The U.S. Department of Transportation’s Federal Highway Administration (FHWA) is now calling for state and local officials to nominate routes where drivers can find alternative fuels. According to the FHWA, these zero-emission and alternative fuel corridors fulfill a directive in the Fixing America’s Surface Transportation Act.
“We can’t have smart cities without smart highways,” says U.S. Transportation Secretary Anthony Foxx. “Making sure drivers with alternative fuel vehicles can use the national highway system, rather than being limited only to local areas, is the next step in advancing America’s transportation network.”
The new provision – included in today’s Federal Register – requires the secretary to solicit and designate national plug-in electric vehicle (EV) charging and hydrogen, propane and natural gas fueling corridors along major highways. The FHWA says its notice invites nominations from state and local officials to assist in making such designations.
In 2014, the U.S. pledged to reduce greenhouse-gas (GHG) emissions by up to 28% by 2025 and 80% or more by 2050. By supporting lower-emitting vehicles, alternative fuel and zero-emission corridors will help to reduce vehicle exhaust – a significant contributor to U.S. GHG emissions.

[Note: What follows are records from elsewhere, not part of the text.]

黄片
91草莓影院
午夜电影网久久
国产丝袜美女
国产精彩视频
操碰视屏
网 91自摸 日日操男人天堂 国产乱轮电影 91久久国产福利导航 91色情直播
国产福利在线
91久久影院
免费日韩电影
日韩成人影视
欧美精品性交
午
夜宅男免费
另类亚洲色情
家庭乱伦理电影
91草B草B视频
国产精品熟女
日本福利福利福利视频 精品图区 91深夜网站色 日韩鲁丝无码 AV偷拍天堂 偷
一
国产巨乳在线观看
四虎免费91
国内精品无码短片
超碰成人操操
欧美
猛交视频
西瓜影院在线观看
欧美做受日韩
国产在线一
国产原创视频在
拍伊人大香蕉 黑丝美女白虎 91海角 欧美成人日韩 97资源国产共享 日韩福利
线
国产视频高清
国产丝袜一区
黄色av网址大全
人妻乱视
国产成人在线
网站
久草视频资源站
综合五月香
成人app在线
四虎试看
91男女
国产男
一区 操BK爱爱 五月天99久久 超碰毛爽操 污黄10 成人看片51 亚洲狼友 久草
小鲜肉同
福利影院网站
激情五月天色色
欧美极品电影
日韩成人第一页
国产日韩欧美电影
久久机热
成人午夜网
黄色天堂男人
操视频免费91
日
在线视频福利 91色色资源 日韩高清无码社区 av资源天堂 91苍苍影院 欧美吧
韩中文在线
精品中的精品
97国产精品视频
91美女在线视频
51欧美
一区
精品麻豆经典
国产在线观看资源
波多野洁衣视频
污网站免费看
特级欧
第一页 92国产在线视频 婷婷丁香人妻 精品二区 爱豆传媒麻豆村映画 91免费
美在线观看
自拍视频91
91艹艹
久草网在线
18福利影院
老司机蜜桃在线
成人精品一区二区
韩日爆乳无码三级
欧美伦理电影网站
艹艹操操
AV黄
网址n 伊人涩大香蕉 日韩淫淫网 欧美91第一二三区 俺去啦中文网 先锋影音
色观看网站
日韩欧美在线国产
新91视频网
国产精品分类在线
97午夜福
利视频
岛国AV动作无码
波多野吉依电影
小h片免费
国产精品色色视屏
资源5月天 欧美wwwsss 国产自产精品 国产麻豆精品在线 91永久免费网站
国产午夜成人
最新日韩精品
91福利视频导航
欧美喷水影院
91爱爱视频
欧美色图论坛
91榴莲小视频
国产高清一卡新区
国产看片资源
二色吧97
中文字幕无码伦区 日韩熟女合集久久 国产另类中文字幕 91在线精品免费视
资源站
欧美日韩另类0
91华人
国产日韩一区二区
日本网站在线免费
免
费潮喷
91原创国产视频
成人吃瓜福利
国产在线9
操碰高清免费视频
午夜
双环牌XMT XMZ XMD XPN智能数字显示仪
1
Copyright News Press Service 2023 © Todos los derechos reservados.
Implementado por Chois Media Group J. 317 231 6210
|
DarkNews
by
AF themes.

“By identifying where alternative fueling stations can be found, we can accelerate the use of innovative next-generation vehicles, improve air quality, reduce greenhouse-gas emissions and ensure our transportation network meets the needs of 21st century drivers,” says Federal Highway Administrator Gregory Nadeau.
According to the FHWA, the designation effort will develop a process to make formal corridor designations – including identifiable national signs, such as the red, white and blue “shield” signs used on U.S. routes – once established criteria are met.
Initial nominations for corridor designations are due to the FHWA no later than Aug. 21 or 30 days after the publication of this notice.